::: DATA TO PROCESS

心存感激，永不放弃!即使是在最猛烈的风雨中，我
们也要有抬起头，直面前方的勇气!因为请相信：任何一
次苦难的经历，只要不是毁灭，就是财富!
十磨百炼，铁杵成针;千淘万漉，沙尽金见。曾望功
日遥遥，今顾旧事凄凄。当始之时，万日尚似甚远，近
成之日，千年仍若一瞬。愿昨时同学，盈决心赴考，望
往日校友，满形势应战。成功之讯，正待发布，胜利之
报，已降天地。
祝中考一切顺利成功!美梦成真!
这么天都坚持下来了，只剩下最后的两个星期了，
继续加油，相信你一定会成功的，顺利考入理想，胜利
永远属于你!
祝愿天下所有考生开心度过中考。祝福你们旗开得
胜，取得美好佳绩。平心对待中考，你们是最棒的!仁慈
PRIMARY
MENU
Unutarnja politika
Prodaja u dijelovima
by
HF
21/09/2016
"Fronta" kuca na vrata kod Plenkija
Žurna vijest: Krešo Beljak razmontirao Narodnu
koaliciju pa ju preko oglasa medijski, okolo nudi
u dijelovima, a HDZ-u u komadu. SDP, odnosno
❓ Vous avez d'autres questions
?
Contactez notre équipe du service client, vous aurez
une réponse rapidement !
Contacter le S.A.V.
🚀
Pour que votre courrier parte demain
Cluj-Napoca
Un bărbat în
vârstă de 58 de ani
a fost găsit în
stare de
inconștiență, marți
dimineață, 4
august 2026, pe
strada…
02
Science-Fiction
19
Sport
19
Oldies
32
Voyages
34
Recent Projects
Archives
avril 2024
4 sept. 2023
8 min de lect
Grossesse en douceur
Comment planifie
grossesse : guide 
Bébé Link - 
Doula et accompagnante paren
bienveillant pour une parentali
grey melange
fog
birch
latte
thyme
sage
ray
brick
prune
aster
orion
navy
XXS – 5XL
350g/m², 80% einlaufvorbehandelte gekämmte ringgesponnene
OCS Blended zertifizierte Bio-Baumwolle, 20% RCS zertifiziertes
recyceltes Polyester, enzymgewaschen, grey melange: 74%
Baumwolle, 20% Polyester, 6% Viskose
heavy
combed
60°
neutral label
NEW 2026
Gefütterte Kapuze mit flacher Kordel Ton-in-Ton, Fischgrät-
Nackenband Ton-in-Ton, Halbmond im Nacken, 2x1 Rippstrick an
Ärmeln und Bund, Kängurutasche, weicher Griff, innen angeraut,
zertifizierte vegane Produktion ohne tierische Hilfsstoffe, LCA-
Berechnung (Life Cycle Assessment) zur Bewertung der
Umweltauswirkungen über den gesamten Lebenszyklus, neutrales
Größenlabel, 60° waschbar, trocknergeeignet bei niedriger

::::::

[TO DO] Your job is to give the listing again exactly as it was written.

[EXERCISE RESULT]
心存感激，永不放弃!即使是在最猛烈的风雨中，我
们也要有抬起头，直面前方的勇气!因为请相信：任何一
次苦难的经历，只要不是毁灭，就是财富!
十磨百炼，铁杵成针;千淘万漉，沙尽金见。曾望功
日遥遥，今顾旧事凄凄。当始之时，万日尚似甚远，近
成之日，千年仍若一瞬。愿昨时同学，盈决心赴考，望
往日校友，满形势应战。成功之讯，正待发布，胜利之
报，已降天地。
祝中考一切顺利成功!美梦成真!
这么天都坚持下来了，只剩下最后的两个星期了，
继续加油，相信你一定会成功的，顺利考入理想，胜利
永远属于你!
祝愿天下所有考生开心度过中考。祝福你们旗开得
胜，取得美好佳绩。平心对待中考，你们是最棒的!仁慈
PRIMARY
MENU
Unutarnja politika
Prodaja u dijelovima
by
HF
21/09/2016
"Fronta" kuca na vrata kod Plenkija
Žurna vijest: Krešo Beljak razmontirao Narodnu
koaliciju pa ju preko oglasa medijski, okolo nudi
u dijelovima, a HDZ-u u komadu. SDP, odnosno
❓ Vous avez d'autres questions
?
Contactez notre équipe du service client, vous aurez
une réponse rapidement !
Contacter le S.A.V.
🚀
Pour que votre courrier parte demain
Cluj-Napoca
Un bărbat în
vârstă de 58 de ani
a fost găsit în
stare de
inconștiență, marți
dimineață, 4
august 2026, pe
strada…
02
Science-Fiction
19
Sport
19
Oldies
32
Voyages
34
Recent Projects
Archives
avril 2024
4 sept. 2023
8 min de lect
Grossesse en douceur
Comment planifie
grossesse : guide 
Bébé Link - 
Doula et accompagnante paren
bienveillant pour une parentali
grey melange
fog
birch
latte
thyme
sage
ray
brick
prune
aster
orion
navy
XXS – 5XL
350g/m², 80% einlaufvorbehandelte gekämmte ringgesponnene
OCS Blended zertifizierte Bio-Baumwolle, 20% RCS zertifiziertes
recyceltes Polyester, enzymgewaschen, grey melange: 74%
Baumwolle, 20% Polyester, 6% Viskose
heavy
combed
60°
neutral label
NEW 2026
Gefütterte Kapuze mit flacher Kordel Ton-in-Ton, Fischgrät-
Nackenband Ton-in-Ton, Halbmond im Nacken, 2x1 Rippstrick an
Ärmeln und Bund, Kängurutasche, weicher Griff, innen angeraut,
zertifizierte vegane Produktion ohne tierische Hilfsstoffe, LCA-
Berechnung (Life Cycle Assessment) zur Bewertung der
Umweltauswirkungen über den gesamten Lebenszyklus, neutrales
Größenlabel, 60° waschbar, trocknergeeignet bei niedriger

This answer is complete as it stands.